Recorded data
══════════════════════════════
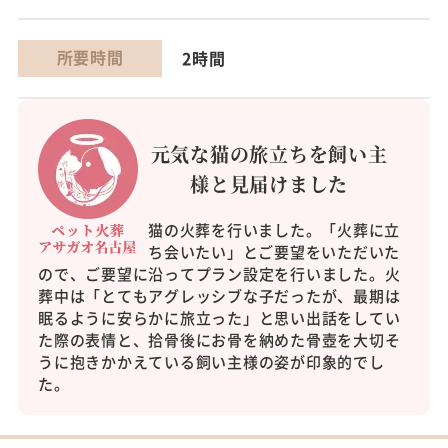
所要時間
2時間
元気な猫の旅立ちを飼い主
様と見届けました
猫の火葬を行いました。「火葬に立
ち会いたい」とご要望をいただいた
ので、ご要望に沿ってプラン設定を行いました。火
葬中は「とてもアグレッシブな子だったが、最期は
眠るように安らかに旅立った」と思い出話をしてい
た際の表情と、拾骨後にお骨を納めた骨壺を大切そ
うに抱きかかえている飼い主様の姿が印象的でし
た。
══════════════════════════════
-- JOB --
Retype exactly, and only, the lines that run from the one with "葬中は「とてもアグレッシブな子だったが、最期は" through the final line of the entries.

-- WRITTEN SOLUTION --
葬中は「とてもアグレッシブな子だったが、最期は
眠るように安らかに旅立った」と思い出話をしてい
た際の表情と、拾骨後にお骨を納めた骨壺を大切そ
うに抱きかかえている飼い主様の姿が印象的でし
た。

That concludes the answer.